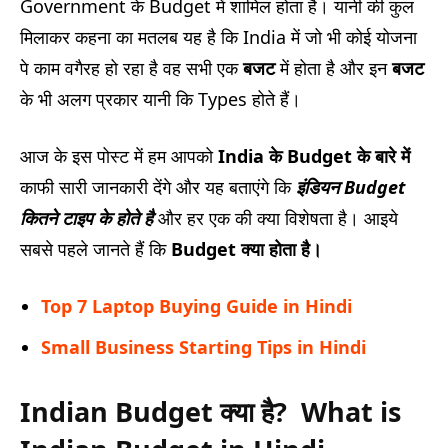
Government के Budget में शामिल होता है। यानी की कुल
मिलाकर कहना का मतलब यह है कि India में जो भी कोई योजना
पे काम वगैरह हो रहा है वह सभी एक
बजट
में होता है और इन
बजट
के भी अलग प्रकार यानी कि Types होते हैं।
आज के इस पोस्ट में हम आपको
India के Budget के बारे में
काफी सारी जानकारी देंगे और यह बताएंगे कि
इंडियन Budget
कितने टाइप के होते है
और हर एक की क्या विशेषता है। आइये
सबसे पहले जानते हैं कि
Budget क्या होता है।
Top 7 Laptop Buying Guide in Hindi
Small Business Starting Tips in Hindi
Indian Budget क्या है? What is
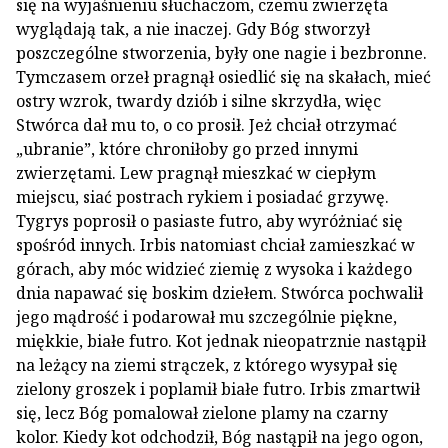
się na wyjaśnieniu słuchaczom, czemu zwierzęta
wyglądają tak, a nie inaczej. Gdy Bóg stworzył
poszczególne stworzenia, były one nagie i bezbronne.
Tymczasem orzeł pragnął osiedlić się na skałach, mieć
ostry wzrok, twardy dziób i silne skrzydła, więc
Stwórca dał mu to, o co prosił. Jeż chciał otrzymać
„ubranie”, które chroniłoby go przed innymi
zwierzętami. Lew pragnął mieszkać w ciepłym
miejscu, siać postrach rykiem i posiadać grzywę.
Tygrys poprosił o pasiaste futro, aby wyróżniać się
spośród innych. Irbis natomiast chciał zamieszkać w
górach, aby móc widzieć ziemię z wysoka i każdego
dnia napawać się boskim dziełem. Stwórca pochwalił
jego mądrość i podarował mu szczególnie piękne,
miękkie, białe futro. Kot jednak nieopatrznie nastąpił
na leżący na ziemi strączek, z którego wysypał się
zielony groszek i poplamił białe futro. Irbis zmartwił
się, lecz Bóg pomalował zielone plamy na czarny
kolor. Kiedy kot odchodził, Bóg nastąpił na jego ogon,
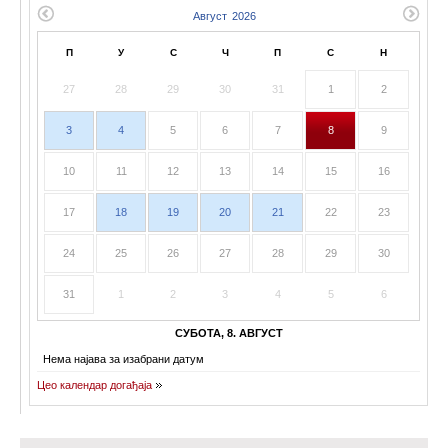
П
У
С
Ч
П
С
Н
27
28
29
30
31
1
2
3
4
5
6
7
8
9
10
11
12
13
14
15
16
17
18
19
20
21
22
23
24
25
26
27
28
29
30
31
1
2
3
4
5
6
СУБОТА, 8. АВГУСТ
Нема најава за изабрани датум
Цео календар догађаја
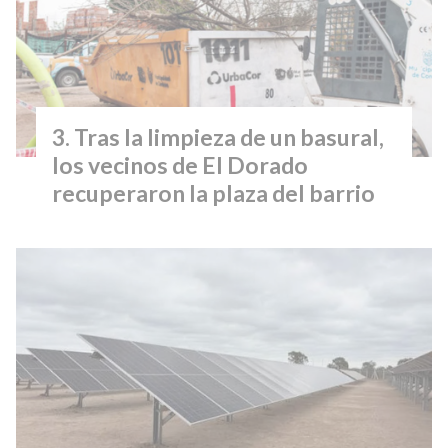
Tras la limpieza de un basural,
los vecinos de El Dorado
recuperaron la plaza del barrio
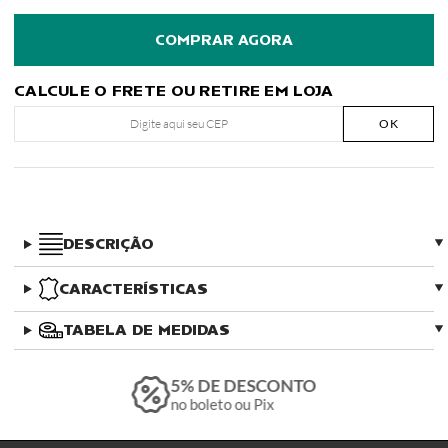
CALCULE O FRETE OU RETIRE EM LOJA
OK
DESCRIÇÃO
CARACTERÍSTICAS
TABELA DE MEDIDAS
5% DE DESCONTO
no boleto ou Pix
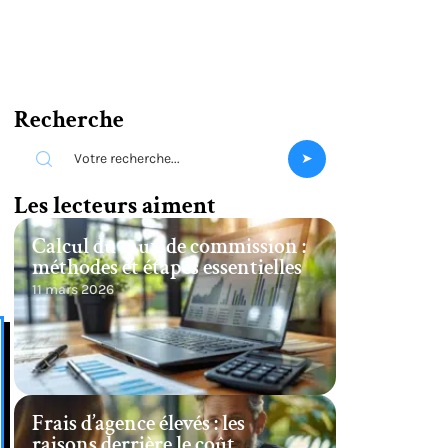
Recherche
Les lecteurs aiment
Calcul du taux de commission :
méthodes et étapes essentielles
11 mars 2026
Frais d’agence élevés : les
raisons derrière le coût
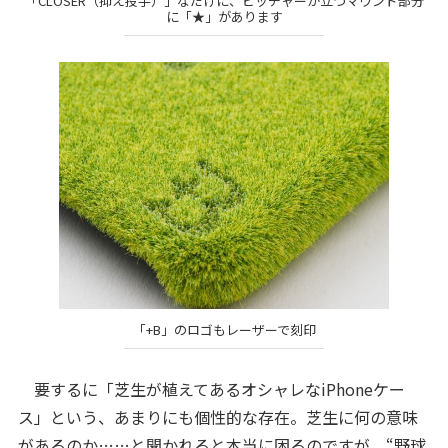
「CLOSER（抑え投手）」なだけに、ピッチャーが立つマウンド部分
に「★」があります
「+B」のロゴもレーザーで刻印
要するに「芝生が植えてあるオシャレなiPhoneケー
ス」という、あまりにも個性的な存在。芝生に何の意味
があるのか……と聞かれると本当に困るのですが、“野球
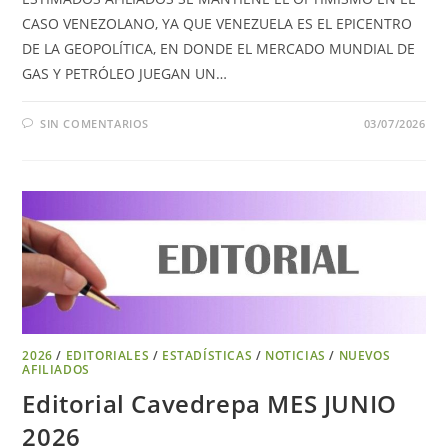
CASO VENEZOLANO, YA QUE VENEZUELA ES EL EPICENTRO
DE LA GEOPOLÍTICA, EN DONDE EL MERCADO MUNDIAL DE
GAS Y PETRÓLEO JUEGAN UN…
SIN COMENTARIOS
03/07/2026
2026
/
EDITORIALES
/
ESTADÍSTICAS
/
NOTICIAS
/
NUEVOS
AFILIADOS
Editorial Cavedrepa MES JUNIO
2026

_____

(Directions for this task) Begin with the first line of the entries above and write out each line exactly, ending with the line containing "India के Budget के बारे में". Leave out pictures.

(Output of the exercise)
Government के Budget में शामिल होता है। यानी की कुल
मिलाकर कहना का मतलब यह है कि India में जो भी कोई योजना
पे काम वगैरह हो रहा है वह सभी एक
बजट
में होता है और इन
बजट
के भी अलग प्रकार यानी कि Types होते हैं।
आज के इस पोस्ट में हम आपको
India के Budget के बारे में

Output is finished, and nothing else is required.